Pardus’u erken yaşlarda öğrencilere de tanıtmak istediklerini vurgulayan Varank, bu kapsamda, Milli Eğitim Bakanlığı ile sınıflardaki akıllı tahtalara özel bir Pardus sürümünü yaygınlaştırdıklarını aktardı.
Varank, Pardus’un ne kadar yaygınlaşırsa eksikliklerinin de o denli tespit edilerek geliştirilme süreçlerinin hızlanacağını belirterek, “Yeni teknolojiler için Pardus sürümleri hazırlamaya devam ediyoruz. Nesnelerin interneti dünyasında en yaygın kullanılan ARM-işlemci tabanlı mini bilgisiyarlar için yakın zamanda bir sürüm çıkaracağız. Böylece Pardus, masaüstü çözümleri yanında akıllı cihazlar arasında da yerini alacak.” dedi.
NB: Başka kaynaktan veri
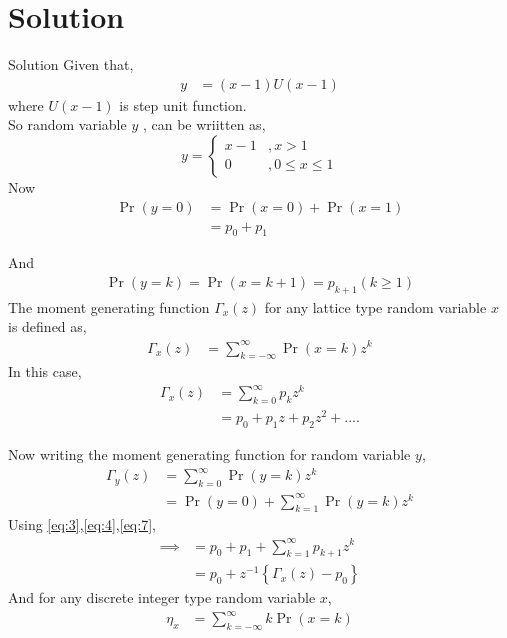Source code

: \documentclass{beamer}
\providecommand{\pr}[1]{\ensuremath{\Pr\left(#1\right)}}
\providecommand{\brak}[1]{\ensuremath{\left(#1\right)}}
\providecommand{\cbrak}[1]{\ensuremath{\left\{#1\right\}}}
\begin{document}
\section{Solution}
\begin{frame}{Solution}
 Given that,
   \begin{align}
       y &= \brak{x-1}U\brak{x-1}
    \end{align}
where $U\brak{x-1}$ is step unit function.\\
     So random variable $y$ , can be wriitten as,
     \begin{equation*}
        y =      \begin{cases}
                        x-1   &, x > 1\\
                        0     &, 0\leq x \leq 1
                   \end{cases}  
      \end{equation*}
Now 
    \begin{align}
          \pr{y=0} &= \pr{x=0} + \pr{x=1}\\
                        &= p_{0} + p_{1}\label{eq:3}
     \end{align}
\end{frame}
\begin{frame}
And 
      \begin{align}
         \pr{y=k} = \pr{x=k+1} = p_{k+1} \brak{k \geq 1}\label{eq:4}
       \end{align}
The moment generating function $\Gamma_{x}\brak{z}$ for any lattice type random variable $x$ is defined as,
      \begin{align}
         \Gamma_{x}\brak{z} &= \sum_{k=-\infty}^{\infty}\pr{x=k}z^{k}
      \end{align}
In this case,
      \begin{align}
         \Gamma_{x}\brak{z} &= \sum_{k=0}^{\infty}p_{k}z^{k}\\
                                        &= p_{0} + p_{1}z + p_{2}z^2 +.... \label{eq:7}
      \end{align}
\end{frame}
\begin{frame}
Now writing the moment generating function for random variable $y$,
     \begin{align}
         \Gamma_{y}\brak{z} &= \sum_{k=0}^{\infty}\pr{y=k}z^{k}\\
                                         &= \pr{y=0} + \sum_{k=1}^{\infty}\pr{y=k}z^k
      \end{align}
 Using \eqref{eq:3},\eqref{eq:4},\eqref{eq:7},
      \begin{align}
              \implies       &= p_{0} + p_{1} + \sum_{k=1}^{\infty}p_{k+1}z^{k}\\              
                                &= p_{0} + z^{-1}\cbrak{\Gamma_{x}\brak{z} - p_{0}}
      \end{align}
And for any discrete integer type random variable $x$,
      \begin{align}
             \eta_{x} &= \sum_{k = -\infty}^{\infty}k\pr{x=k}
     \end{align}
\end{frame}
\end{document}
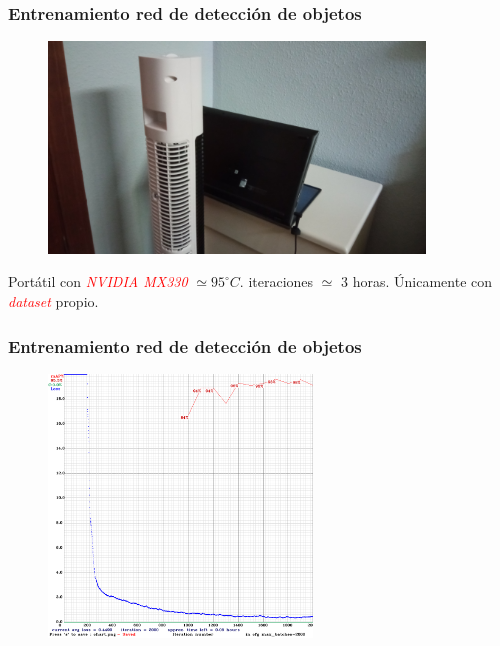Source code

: \documentclass{beamer}
\begin{document}
\begin{frame}
	\frametitle{Entrenamiento red de detección de objetos}
	\begin{figure}
		\centering
		\includegraphics[width=10cm]{figs/fan}
	\end{figure}
	\begin{outline}
		\1 Portátil con \textcolor{red}{\textit{NVIDIA MX330}} $\simeq 95^\circ C$.
		 iteraciones $\simeq$ 3 horas.
		\1 Únicamente con \textcolor{red}{\textit{dataset}} propio.
	\end{outline}
\end{frame}

\begin{frame}
	\frametitle{Entrenamiento red de detección de objetos}
	\begin{figure}
		\centering
		\includegraphics[width=7cm]{figs/chart}
	\end{figure}
\end{frame}
\end{document}
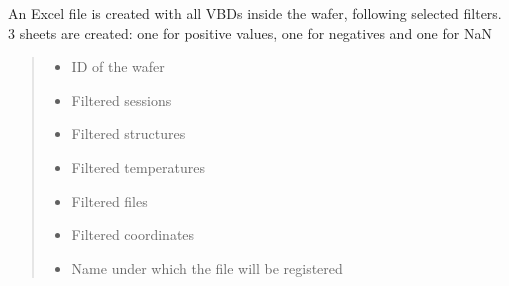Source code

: \documentclass[letterpaper,10pt,english]{sphinxmanual}
\begin{document}

\begin{fulllineitems}
\label{\detokenize{excel:excel.excel_VBD}}
\pysigstartsignatures
{}
\pysigstopsignatures
\sphinxAtStartPar
An Excel file is created with all VBDs inside the wafer, following selected filters.
3 sheets are created: one for positive values, one for negatives and one for NaN
\begin{quote}\begin{description}
\begin{itemize}
\item {} 
\sphinxAtStartPar
{} \textendash{} ID of the wafer

\item {} 
\sphinxAtStartPar
{} \textendash{} Filtered sessions

\item {} 
\sphinxAtStartPar
{} \textendash{} Filtered structures

\item {} 
\sphinxAtStartPar
{} \textendash{} Filtered temperatures

\item {} 
\sphinxAtStartPar
{} \textendash{} Filtered files

\item {} 
\sphinxAtStartPar
{} \textendash{} Filtered coordinates

\item {} 
\sphinxAtStartPar
{} \textendash{} Name under which the file will be registered

\end{itemize}

\end{description}\end{quote}

\end{fulllineitems}
\end{document}
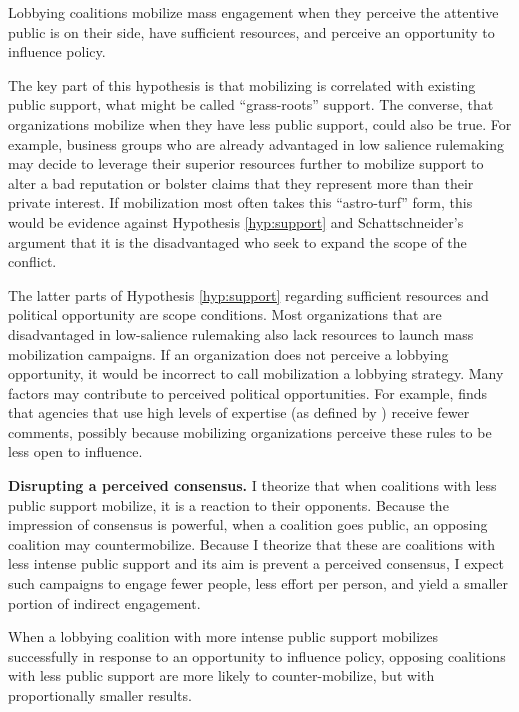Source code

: \begin{subhyp}

\begin{hyp} \label{hyp:support}
Lobbying coalitions mobilize mass engagement when they perceive the attentive public is on their side, have sufficient resources, and perceive an opportunity to influence policy.
\end{hyp}

The key part of this hypothesis is that mobilizing is correlated with existing public support, what might be called ``grass-roots'' support. The converse, that organizations mobilize when they have less public support, could also be true. For example, business groups who are already advantaged in low salience rulemaking may decide to leverage their superior resources further to mobilize support to alter a bad reputation or bolster claims that they represent more than their private interest. If mobilization most often takes this ``astro-turf'' form, this would be evidence against Hypothesis \ref{hyp:support} and Schattschneider's argument that it is the disadvantaged who seek to expand the scope of the conflict. 

The latter parts of Hypothesis \ref{hyp:support} regarding sufficient resources and political opportunity are scope conditions. Most organizations that are disadvantaged in low-salience rulemaking also lack resources to launch mass mobilization campaigns. If an organization does not perceive a lobbying opportunity, it would be incorrect to call mobilization a lobbying strategy. Many factors may contribute to perceived political opportunities. For example, \citet{Moore2017} finds that agencies that use high levels of expertise (as defined by \citet{Selin2015}) receive fewer comments, possibly because mobilizing organizations perceive these rules to be less open to influence. 

\textbf{Disrupting a perceived consensus.} I theorize that when coalitions with less public support mobilize, it is a reaction to their opponents. Because the impression of consensus is powerful, when a coalition goes public, an opposing coalition may countermobilize. Because I theorize that these are coalitions with less intense public support and its aim is prevent a perceived consensus, I expect such campaigns to engage fewer people, less effort per person, and yield a smaller portion of indirect engagement. 


\begin{hyp} \label{hyp:disrupt}
When a lobbying coalition with more intense public support mobilizes successfully in response to an opportunity to influence policy, opposing coalitions with less public support are more likely to counter-mobilize, but with proportionally smaller results.
\end{hyp}


\end{subhyp}
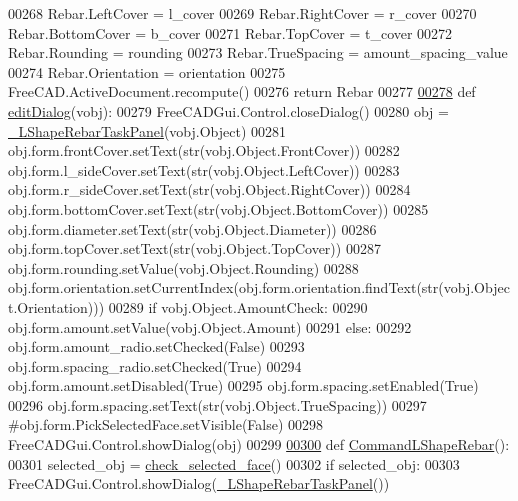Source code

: \begin{DoxyCode}
00268     Rebar.LeftCover = l\_cover
00269     Rebar.RightCover = r\_cover
00270     Rebar.BottomCover = b\_cover
00271     Rebar.TopCover = t\_cover
00272     Rebar.Rounding = rounding
00273     Rebar.TrueSpacing = amount\_spacing\_value
00274     Rebar.Orientation = orientation
00275     FreeCAD.ActiveDocument.recompute()
00276     \textcolor{keywordflow}{return} Rebar
00277 
\hypertarget{LShapeRebar_8py_source.tex_l00278}{}\hyperlink{namespaceLShapeRebar_a73f1b8d577fecf230a8c071424b2015e}{00278} \textcolor{keyword}{def }\hyperlink{namespaceLShapeRebar_a73f1b8d577fecf230a8c071424b2015e}{editDialog}(vobj):
00279     FreeCADGui.Control.closeDialog()
00280     obj = \hyperlink{classLShapeRebar_1_1__LShapeRebarTaskPanel}{\_LShapeRebarTaskPanel}(vobj.Object)
00281     obj.form.frontCover.setText(str(vobj.Object.FrontCover))
00282     obj.form.l\_sideCover.setText(str(vobj.Object.LeftCover))
00283     obj.form.r\_sideCover.setText(str(vobj.Object.RightCover))
00284     obj.form.bottomCover.setText(str(vobj.Object.BottomCover))
00285     obj.form.diameter.setText(str(vobj.Object.Diameter))
00286     obj.form.topCover.setText(str(vobj.Object.TopCover))
00287     obj.form.rounding.setValue(vobj.Object.Rounding)
00288     obj.form.orientation.setCurrentIndex(obj.form.orientation.findText(str(vobj.Object.Orientation)))
00289     \textcolor{keywordflow}{if} vobj.Object.AmountCheck:
00290         obj.form.amount.setValue(vobj.Object.Amount)
00291     \textcolor{keywordflow}{else}:
00292         obj.form.amount\_radio.setChecked(\textcolor{keyword}{False})
00293         obj.form.spacing\_radio.setChecked(\textcolor{keyword}{True})
00294         obj.form.amount.setDisabled(\textcolor{keyword}{True})
00295         obj.form.spacing.setEnabled(\textcolor{keyword}{True})
00296         obj.form.spacing.setText(str(vobj.Object.TrueSpacing))
00297     \textcolor{comment}{#obj.form.PickSelectedFace.setVisible(False)}
00298     FreeCADGui.Control.showDialog(obj)
00299 
\hypertarget{LShapeRebar_8py_source.tex_l00300}{}\hyperlink{namespaceLShapeRebar_a5439b0c3265fa6d432d4a81e47f4441e}{00300} \textcolor{keyword}{def }\hyperlink{namespaceLShapeRebar_a5439b0c3265fa6d432d4a81e47f4441e}{CommandLShapeRebar}():
00301     selected\_obj = \hyperlink{namespaceRebarfunc_adae2713855a7e1b4bda04081ae671542}{check\_selected\_face}()
00302     \textcolor{keywordflow}{if} selected\_obj:
00303         FreeCADGui.Control.showDialog(\hyperlink{classLShapeRebar_1_1__LShapeRebarTaskPanel}{\_LShapeRebarTaskPanel}())
\end{DoxyCode}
Gençlerin bu sistemi kullanmasını teşvik etmek için interaktif eğitim içerikleri hazırladıklarına işaret eden Varank, Türkiye Açık Kaynak Platformu’nun 2 aydır “Açık Seminerler”inin devam ettiğini, bu eğitimleri başarıyla tamamlayanlara da dijital rozet verileceğini kaydetti.
Varank, dijital rozete sahip kişilerin bu alandaki yetkinliklerini ispatlamış olacaklarını belirterek, “Yine Açık Kaynak Platformu kanalıyla kodlama eğitim programları düzenleyecek ve yazılım okulları açacağız. Oyunla öğrenme temelli bu okullar her sene binlerce mezun verecek.” diye konuştu.
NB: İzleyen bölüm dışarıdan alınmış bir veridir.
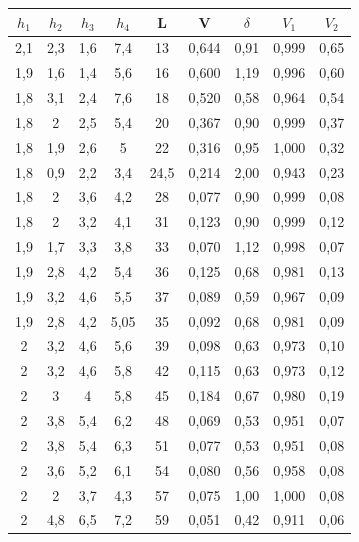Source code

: \documentclass[a4paper,12pt]{article}
\begin{document}
\begin{table}[h!]
\centering
\begin{tabular}{|c|c|c|c|c|c|c|c|c|}
\hline
$h_1$ & $h_2$ & $h_3$ & $h_4$ & L    & V     & $\delta$ & $V_1$ & $V_2$ \\ \hline
2,1   & 2,3   & 1,6   & 7,4   & 13   & 0,644 & 0,91     & 0,999 & 0,65  \\ \hline
1,9   & 1,6   & 1,4   & 5,6   & 16   & 0,600 & 1,19     & 0,996 & 0,60  \\ \hline
1,8   & 3,1   & 2,4   & 7,6   & 18   & 0,520 & 0,58     & 0,964 & 0,54  \\ \hline
1,8   & 2     & 2,5   & 5,4   & 20   & 0,367 & 0,90     & 0,999 & 0,37  \\ \hline
1,8   & 1,9   & 2,6   & 5     & 22   & 0,316 & 0,95     & 1,000 & 0,32  \\ \hline
1,8   & 0,9   & 2,2   & 3,4   & 24,5 & 0,214 & 2,00     & 0,943 & 0,23  \\ \hline
1,8   & 2     & 3,6   & 4,2   & 28   & 0,077 & 0,90     & 0,999 & 0,08  \\ \hline
1,8   & 2     & 3,2   & 4,1   & 31   & 0,123 & 0,90     & 0,999 & 0,12  \\ \hline
1,9   & 1,7   & 3,3   & 3,8   & 33   & 0,070 & 1,12     & 0,998 & 0,07  \\ \hline
1,9   & 2,8   & 4,2   & 5,4   & 36   & 0,125 & 0,68     & 0,981 & 0,13  \\ \hline
1,9   & 3,2   & 4,6   & 5,5   & 37   & 0,089 & 0,59     & 0,967 & 0,09  \\ \hline
1,9   & 2,8   & 4,2   & 5,05  & 35   & 0,092 & 0,68     & 0,981 & 0,09  \\ \hline
2     & 3,2   & 4,6   & 5,6   & 39   & 0,098 & 0,63     & 0,973 & 0,10  \\ \hline
2     & 3,2   & 4,6   & 5,8   & 42   & 0,115 & 0,63     & 0,973 & 0,12  \\ \hline
2     & 3     & 4     & 5,8   & 45   & 0,184 & 0,67     & 0,980 & 0,19  \\ \hline
2     & 3,8   & 5,4   & 6,2   & 48   & 0,069 & 0,53     & 0,951 & 0,07  \\ \hline
2     & 3,8   & 5,4   & 6,3   & 51   & 0,077 & 0,53     & 0,951 & 0,08  \\ \hline
2     & 3,6   & 5,2   & 6,1   & 54   & 0,080 & 0,56     & 0,958 & 0,08  \\ \hline
2     & 2     & 3,7   & 4,3   & 57   & 0,075 & 1,00     & 1,000 & 0,08  \\ \hline
2     & 4,8   & 6,5   & 7,2   & 59   & 0,051 & 0,42     & 0,911 & 0,06  \\ \hline

\end{tabular}
\end{table}
\end{document}
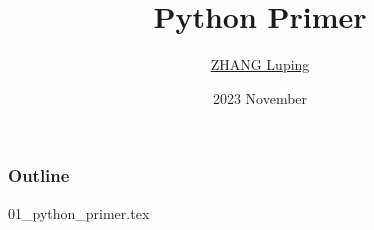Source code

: \documentclass{beamer}
\title{Python Primer}
\author{\href{mailto:zlp@upc.edu.cn}{ZHANG Luping}}
\date{2023 November}
\begin{document}
\maketitle

\begin{frame}
    \frametitle{Outline}

    \tableofcontents

\end{frame}

{01_python_primer.tex}

\backmatter
\end{document}
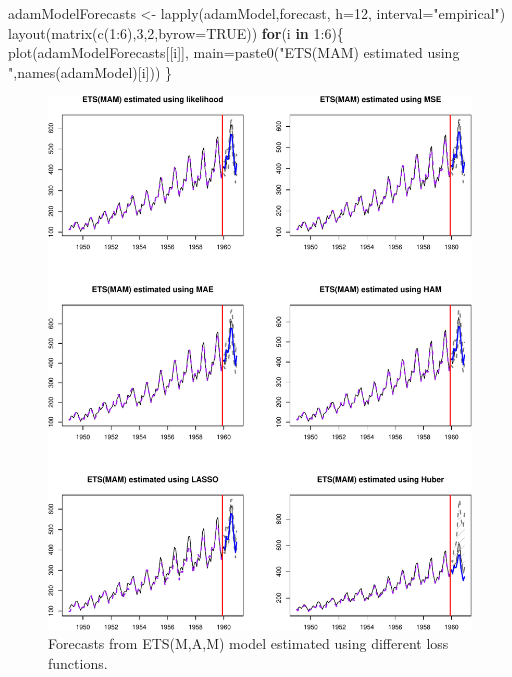 \documentclass[
]{book}
\newenvironment{Shaded}{\begin{snugshade}}{\end{snugshade}}
\newcommand{\AttributeTok}[1]{\textcolor[rgb]{0.77,0.63,0.00}{#1}}
\newcommand{\ConstantTok}[1]{\textcolor[rgb]{0.00,0.00,0.00}{#1}}
\newcommand{\ControlFlowTok}[1]{\textcolor[rgb]{0.13,0.29,0.53}{\textbf{#1}}}
\newcommand{\DecValTok}[1]{\textcolor[rgb]{0.00,0.00,0.81}{#1}}
\newcommand{\FunctionTok}[1]{\textcolor[rgb]{0.00,0.00,0.00}{#1}}
\newcommand{\NormalTok}[1]{#1}
\newcommand{\OtherTok}[1]{\textcolor[rgb]{0.56,0.35,0.01}{#1}}
\newcommand{\SpecialCharTok}[1]{\textcolor[rgb]{0.00,0.00,0.00}{#1}}
\newcommand{\StringTok}[1]{\textcolor[rgb]{0.31,0.60,0.02}{#1}}
\theoremstyle{definition}
\theoremstyle{definition}
\theoremstyle{definition}
\theoremstyle{definition}
\theoremstyle{remark}
\begin{document}
\begin{Shaded}
\begin{Highlighting}[]
\NormalTok{adamModelForecasts }\OtherTok{\textless{}{-}} \FunctionTok{lapply}\NormalTok{(adamModel,forecast,}
                             \AttributeTok{h=}\DecValTok{12}\NormalTok{, }\AttributeTok{interval=}\StringTok{"empirical"}\NormalTok{)}
\FunctionTok{layout}\NormalTok{(}\FunctionTok{matrix}\NormalTok{(}\FunctionTok{c}\NormalTok{(}\DecValTok{1}\SpecialCharTok{:}\DecValTok{6}\NormalTok{),}\DecValTok{3}\NormalTok{,}\DecValTok{2}\NormalTok{,}\AttributeTok{byrow=}\ConstantTok{TRUE}\NormalTok{))}
\ControlFlowTok{for}\NormalTok{(i }\ControlFlowTok{in} \DecValTok{1}\SpecialCharTok{:}\DecValTok{6}\NormalTok{)\{}
  \FunctionTok{plot}\NormalTok{(adamModelForecasts[[i]],}
       \AttributeTok{main=}\FunctionTok{paste0}\NormalTok{(}\StringTok{"ETS(MAM) estimated using "}\NormalTok{,}\FunctionTok{names}\NormalTok{(adamModel)[i]))}
\NormalTok{\}}
\end{Highlighting}
\end{Shaded}

\begin{figure}
\centering
\includegraphics{Svetunkov--2022----ADAM_files/figure-latex/adamModelsForecasts-1.pdf}
\caption{\label{fig:adamModelsForecasts}Forecasts from ETS(M,A,M) model estimated using different loss functions.}
\end{figure}
\end{document}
“Milli Teknoloji Hamlemiz somut adımlarımızla hayat bulacak”
Bilişim alanında yerli ve milli çözümler geliştirilmesinde en önemli paydaşlardan birinin de Cumhurbaşkanlığı Dijital Dönüşüm Ofisi olduğuna dikkati çeken Varank, şunları kaydetti:
“Milli Teknoloji Hamlemiz, attığımız somut adımlar sayesinde hızla hayat bulacak. Diyanet İşleri Başkanlığımıza ve Hocamıza (Prof. Dr. Ali Erbaş) milli yazılıma geçişte gösterdiği hassasiyet ve farkındalık için teşekkür ediyorum. Milli Teknoloji Hamlesi’ne kararlılıkla sahip çıkmanız gücümüze güç katıyor. Ümit ediyorum ki sizlerin gösterdiği bu vizyoner yaklaşım, kamu ve özel sektör kuruluşlarımıza ilham olur.”
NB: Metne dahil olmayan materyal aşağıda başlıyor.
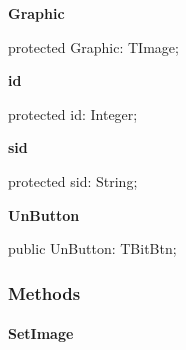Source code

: \documentclass{report}
\newif\ifpdf
\begin{document}
\begin{list}{}
\par  \label{common.TListEntry-Graphic}
\item[\textbf{Graphic}\hfill]
\ifpdf
\begin{flushleft}
\fi
\begin{ttfamily}
protected Graphic: TImage;\end{ttfamily}

\ifpdf
\end{flushleft}
\fi


\par  \label{common.TListEntry-id}
\item[\textbf{id}\hfill]
\ifpdf
\begin{flushleft}
\fi
\begin{ttfamily}
protected id: Integer;\end{ttfamily}

\ifpdf
\end{flushleft}
\fi


\par  \label{common.TListEntry-sid}
\item[\textbf{sid}\hfill]
\ifpdf
\begin{flushleft}
\fi
\begin{ttfamily}
protected sid: String;\end{ttfamily}

\ifpdf
\end{flushleft}
\fi


\par  \label{common.TListEntry-UnButton}
\item[\textbf{UnButton}\hfill]
\ifpdf
\begin{flushleft}
\fi
\begin{ttfamily}
public UnButton: TBitBtn;\end{ttfamily}

\ifpdf
\end{flushleft}
\fi


\par  \end{list}
\subsubsection*{\large{\textbf{Methods}}\normalsize\hspace{1ex}\hfill}
\paragraph*{SetImage}\hspace*{\fill}
\end{document}
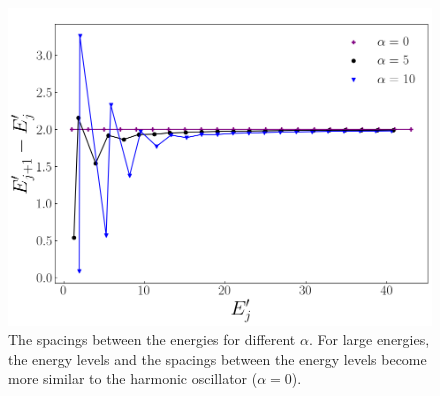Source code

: \documentclass[twocolumn]{article}
\begin{document}
\begin{large}
\begin{figure}
    \centering
    \includegraphics[scale=0.35]{relationship.png}
    \caption{The spacings between the energies for different $\alpha$. For large energies, the energy levels and the spacings between the energy levels become more similar to the harmonic oscillator ($\alpha=0$).}
    \label{4apr2044}
\end{figure}

\end{large}
\end{document}
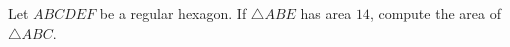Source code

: Let $ABCDEF$ be a regular hexagon. If $\triangle{ABE}$ has area $14$, compute the area of $\triangle{ABC}$.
Konuşmaların ardından, Bakan Varank ile Diyanet İşleri Başkanı Prof. Dr. Erbaş, iş birliği protokolünü imzaladı. İmza törenine, Sanayi ve Teknoloji Bakan Yardımcısı Mehmet Fatih Kacır ile Cumhurbaşkanlığı Dijital Dönüşüm Ofisi Başkanı Ali Taha Koç da katıldı.
Protokolün içeriği
İmzalanan protokol kapsamında, TÜBİTAK tarafından, Diyanet İşleri Başkanlığı bünyesinde tanıtım ve eğitim faaliyetleri, istemci bilgisayarlara Pardus kurulumu, uygulama ve sunucu sistemlerinin açık kaynak muadillerine dönüşümleri yapılacak. İstemcilerin uzaktan merkezi yönetimi için LiderAhenk, kimlik yönetimi için de Engerek ürününün kurulumu gerçekleştirilecek.